Take advantage of all your free time during the summer before your senior year begins to start applying for college scholarships. Use scholarship search databases, such as those found at Fast Web and Scholarships.com, to locate potential scholarships and sort them by their deadlines. Start with those that have the earliest deadlines and work toward the ones with the later deadlines. As you have time during your senior year, continue applying for scholarships you locate through these websites.
When you are applying for colleges, also apply for scholarships from that particular school at the same time. Contact each college's financial aid office to find out what scholarships are available and what supplementary application you need to submit. Many schools just need the Department of Education's Free Application for Federal Student Aid and the information on your application to get into the colleges, whereas others have specialized applications for their scholarships. Get these scholarship applications well before the school's admission application deadline because some will require you to write additional essays, and you want to be sure you have enough time to complete them.

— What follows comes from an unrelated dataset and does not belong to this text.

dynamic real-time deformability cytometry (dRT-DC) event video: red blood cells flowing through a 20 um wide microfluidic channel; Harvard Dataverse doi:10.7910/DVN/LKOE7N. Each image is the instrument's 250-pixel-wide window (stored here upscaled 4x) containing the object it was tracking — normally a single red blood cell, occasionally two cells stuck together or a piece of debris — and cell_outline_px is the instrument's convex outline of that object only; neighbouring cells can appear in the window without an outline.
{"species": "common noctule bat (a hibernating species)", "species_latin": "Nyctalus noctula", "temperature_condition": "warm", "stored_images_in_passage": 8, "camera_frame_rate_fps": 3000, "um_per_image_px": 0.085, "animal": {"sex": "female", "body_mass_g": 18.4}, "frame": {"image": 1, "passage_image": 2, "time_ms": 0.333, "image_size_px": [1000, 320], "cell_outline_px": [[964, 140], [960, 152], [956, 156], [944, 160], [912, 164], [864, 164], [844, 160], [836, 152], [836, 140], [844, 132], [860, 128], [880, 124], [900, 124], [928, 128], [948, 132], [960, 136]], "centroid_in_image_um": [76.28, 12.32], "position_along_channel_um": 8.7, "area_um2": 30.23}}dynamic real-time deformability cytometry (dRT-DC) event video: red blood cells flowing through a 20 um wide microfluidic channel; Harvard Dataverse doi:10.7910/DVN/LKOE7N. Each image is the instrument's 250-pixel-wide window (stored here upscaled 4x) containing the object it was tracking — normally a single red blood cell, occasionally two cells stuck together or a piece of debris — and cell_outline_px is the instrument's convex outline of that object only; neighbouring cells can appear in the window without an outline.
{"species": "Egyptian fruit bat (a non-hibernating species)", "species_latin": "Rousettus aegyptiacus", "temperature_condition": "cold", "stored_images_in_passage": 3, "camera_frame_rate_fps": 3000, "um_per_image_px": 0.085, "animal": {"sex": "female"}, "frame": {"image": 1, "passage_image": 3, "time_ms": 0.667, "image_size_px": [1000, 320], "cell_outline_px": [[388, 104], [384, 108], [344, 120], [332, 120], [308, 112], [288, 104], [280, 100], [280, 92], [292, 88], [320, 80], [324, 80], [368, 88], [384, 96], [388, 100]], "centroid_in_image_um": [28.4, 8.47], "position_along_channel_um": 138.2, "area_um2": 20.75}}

Although students tend to focus on getting scholarships for their freshman year of college, there are many that are available for applicants who are current undergraduate students. In fact, some scholarships are only available for upperclassmen. Continue searching for and applying for scholarships during your academic breaks from college. These help you to maintain the same amount of gift aid each year and avoid going into sticker shock when you and your family have to shoulder more of the cost in years when you don't have any scholarships to help.
If you go into college not knowing what you are going to study, look for scholarships again after selecting your major. Many scholarships can only be used by students who are studying a particular topic. Therefore, as soon as you know what field you will study, update your profile at scholarship search websites so you can find scholarships specific to that field. Apply for any scholarships you find before their deadlines.
Undergraduate students often get grants to help pay for college, but not as many grants are available for graduate students. Therefore, the year before entering graduate school is another time to apply for scholarships. Contact the department chair of your graduate program to find out about the scholarships that you should consider applying for. Some might be through the graduate school, whereas others will be through outside agencies.